Further to the multiple imputations by chained equations (MICE) of the wind speed data at the Entebbe International Airport, time series analysis on the imputed data was performed. Figure 1 shows the additive time series plot showing the trend, seasonal and random components of the model besides the true observed plot, in this case, the imputed decadal wind speed data over the period 1995 through 2008. The purpose was to develop a wind speed time series model and use it to make forecasts.

Figure 1
figure 1

Decomposition of additive time series for the imputed wind speeds.

To check whether the forecast errors have constant variance, a time plot of the in-sample forecast errors was made. It is evident that the in-sample forecast errors approximated a mean at zero and a constant variance around the mean. The histogram plot of density against forecast errors is evident to this finding as shown in Figure 2.

Figure 2
figure 2

Analysis of decadal wind speed forecast errors over the period 1995 – 2008.

Given the short-term time effects within wind speeds, forecasts were made with exponential smoothing described using an additive model with constant level and no seasonality assumptions, to make short-term forecasts. The additive Holt-Winters prediction function was employed to develop a wind speed forecasting model. The smoothing scheme begins by setting \( {\mathrm{S}}_2 \) to \( {\mathrm{y}}_1 \) where \( {\mathrm{S}}_{\mathrm{i}} \) stands for smoothed observation or EWMA (exponentially weighted moving average) and y stand for the original observation. The subscripts refer to the time periods 1,2,..,n. Thus, St = αyt + (1 − α)St − 1 where, the smoothing parameter α is described as 0 < α ≤ 1; t ≥ 3. The speed at which older wind speed values are dampened or smoothed is a function of the smoothing constant α. When the smoothing parameter is 0, it implies that the current wind speed depend only on its speed one period before. When the smoothing parameter is 1, the wind speed will depend only on the current values. Determining the smoothing constant has been a challenge; (Hyndman and Khandakar 2007; Collopy and Armstrong 1992; Gardner and McKenzie 1985) agree that alpha can best be estimated from the data than just guessing.

Figure 3 shows that the residuals of the exponentially smoothed time series model are also positively skewed demonstrating that the wind speed data series are also positively skewed.

Figure 3
figure 3

Boxplots of the imputed wind speed and forecast additive model residuals.

Discussions

Discussions are based on descriptive analysis for missing wind speed data, time series analysis for imputed and missing time series data.

Descriptive analysis for level of missing wind speed data

The descriptive analysis shows that there were 168 records, an equivalence of the number of month between 1995 through 2008 considered.

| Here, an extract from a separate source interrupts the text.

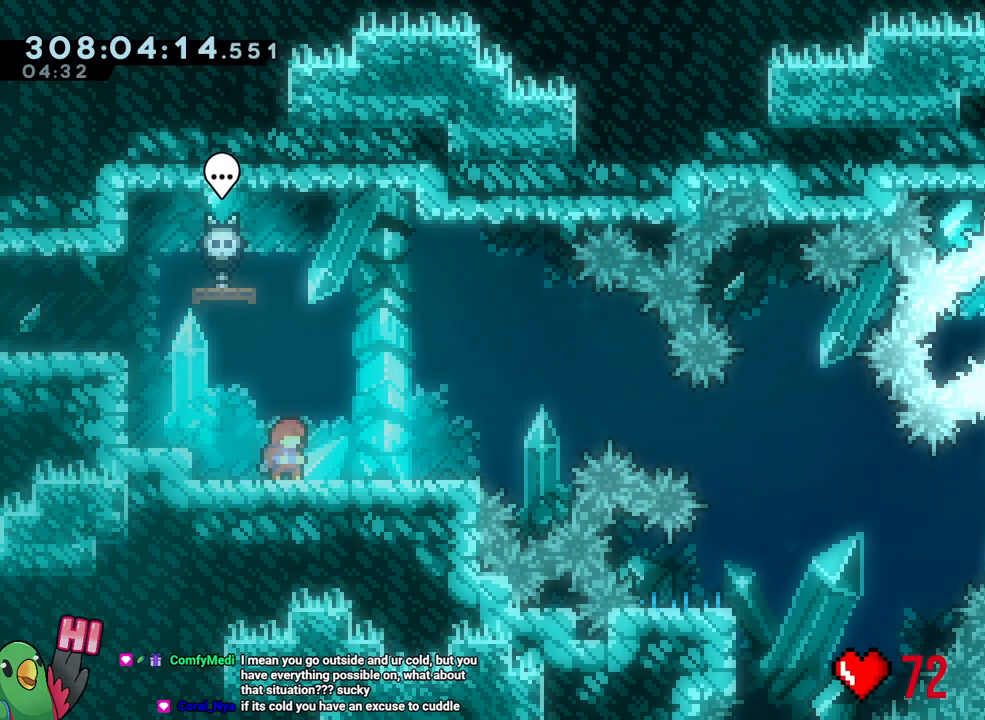
{"buttons": ["L2"], "left_stick": "center", "right_stick": "center", "events": [[483, "L2", "down"]]}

For each of the three decadal wind speeds studied, there were equal number of observations (121) and missing or incomplete observations (47). Correspondingly, the median year of observed wind speeds (2000) was the same for the three wind speed decadal data as it was the case for the missing or incomplete observations (2003). Outlier missingness in the data was observed in the earlier periods of 1995 and 1997 respectively for the three wind speed decadal data.

Time series analysis of imputed versus original wind speed data

Figure 4 shows the level of truncation of decadal wind speed before multiple imputations by chained equations. As pointed out earlier, the proportion of missing wind speed data was about 28% and gaps within the time series show its exact distribution. It was evident that for two years between the years 2002 and 2004, there were no wind speed data; not because it was not collected, but probably because it was not kept in the data archives at the time of this study, hence missing. The imputed wind speed data in the corresponding decadal for the same period show a good fit having preserved not only the relations in the wind speed data, but also the uncertainties about these relations over time period.

Figure 4
figure 4

Time series comparison between original and imputed wind speed.

Differences between the imputed and original wind speed data

Wind speed data imputation necessitated scientifically imputing data gaps that may be at the beginning, within or at the end of the wind speed dataset. The power and accuracy levels of the imputation methods often vary and therefore, a survey of the most suitable approach was carried out to ensure validity of an imputed wind speed dataset. Although sometimes, imputation methods are capable of predicting future occurrences, necessary assumptions should be made to produce reliable results.

Whereas data characterisation may be a good approach to understanding the general structure of data, it does not offer a good solution where further data analysis is required to guide decisions and policy for national operations. Maintenance of character of data, however, is a key factor in determining the reliability of the imputation methods applied.

One of the standards of assessing imputation methods is the ability to preserve the structure and probability functions of the imputed data. Thus, an attempt was made to test the hypothesis that the hypothesis that there was a significant difference between the original wind speed and the imputed datasets H A  : μ original  ≠ μ imputed . Findings, using the T-test statistics (t = 0.3915; P(|T| > |t|) = 0.6955) showed that there was no significant difference between the original and imputed wind speed datasets. Thereby failing to reject the null hypothesis that presupposed mean wind speed of the original dataset was equal to the mean wind speed of the imputed wind speed dataset. These findings confirm the high level of reliability for the imputation method applied in this study.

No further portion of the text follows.